I fully support Hillary Clinton, but I first supported John Edwards. If Barak Obama is the nominee I will support him. However, I am seriously concerned about his electability.
A Democrat must win in November. What if Obama can't? These two quotes are from cannonfire.
This is from Left Coaster:
Let's close with some observations on Nebraska. Nebraska held a primary yesterday not just for the Republican party but also for the Democratic party - the latter being irrelevant when it comes to delegates but important to assess the impact of caucuses v. primaries. When Nebraska held its Democratic caucus on Super Tuesday (Feb), the turnout was around 38760 and Sen. Obama won the caucus 68%-32%, giving him a popular vote margin of almost 14000 votes. Yesterday, the primary attracted 93161 voters and the result was 49-47% in favor of Sen. Obama, with Mike Gravel taking up the remaining 4%. In other words, a 36-point caucus victory was reduced to a 2-point primary victory for Sen. Obama along with a much lower popular vote margin of just ~2600 votes.
This is from Anglachel:
In contest after contest, we see him failing to turn out the massive numbers that his allegedly unstoppable movement says they command. We see dominance in highly restrictive caucuses.

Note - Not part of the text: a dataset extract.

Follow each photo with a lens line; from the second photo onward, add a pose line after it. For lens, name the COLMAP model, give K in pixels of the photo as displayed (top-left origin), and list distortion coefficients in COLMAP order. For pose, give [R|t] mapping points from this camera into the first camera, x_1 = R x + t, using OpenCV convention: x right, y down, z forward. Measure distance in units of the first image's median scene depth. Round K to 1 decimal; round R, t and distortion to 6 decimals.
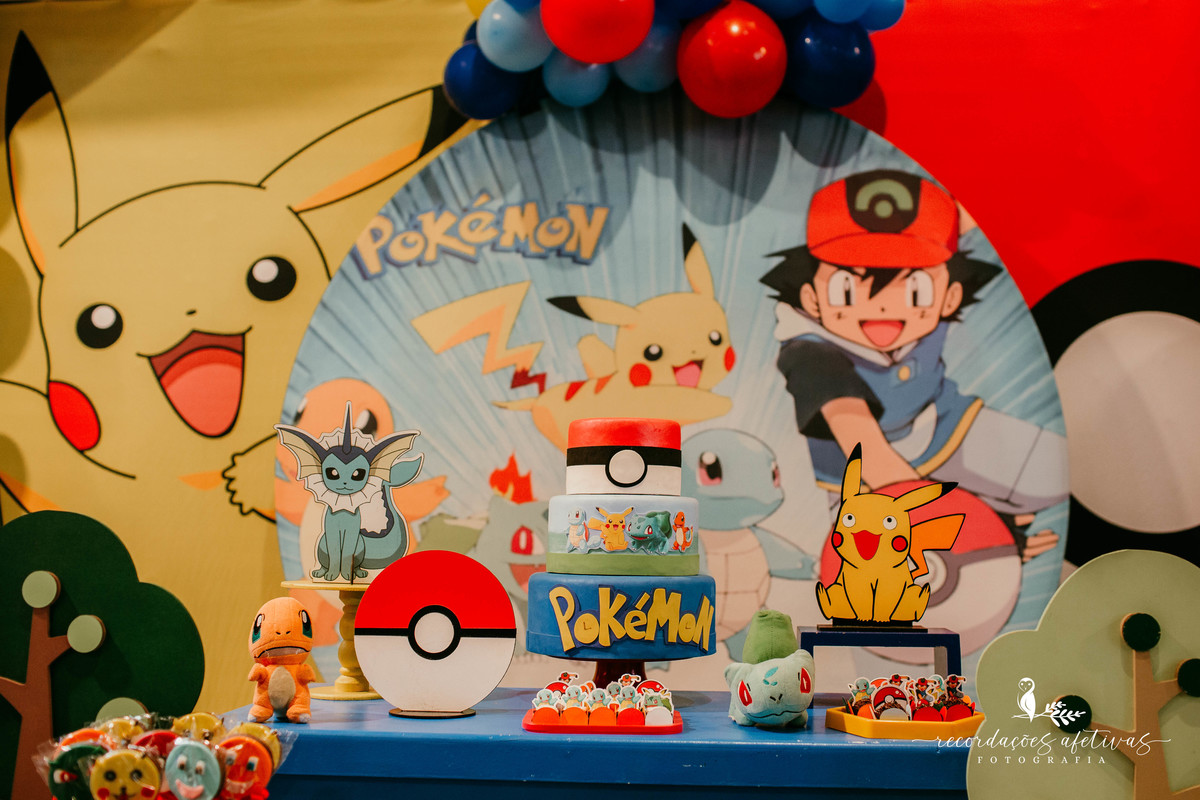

We see him turning out super-majorities of AA voters. We see him dominating urban areas where you have upper income liberals. We see the college aged children of those liberal families voting in university areas.
Help me out here to see what I am not seeing. If this is true and he loses the states in the GE that he won by caucus and he loses some of the big states won by Hillary, where does victory come from?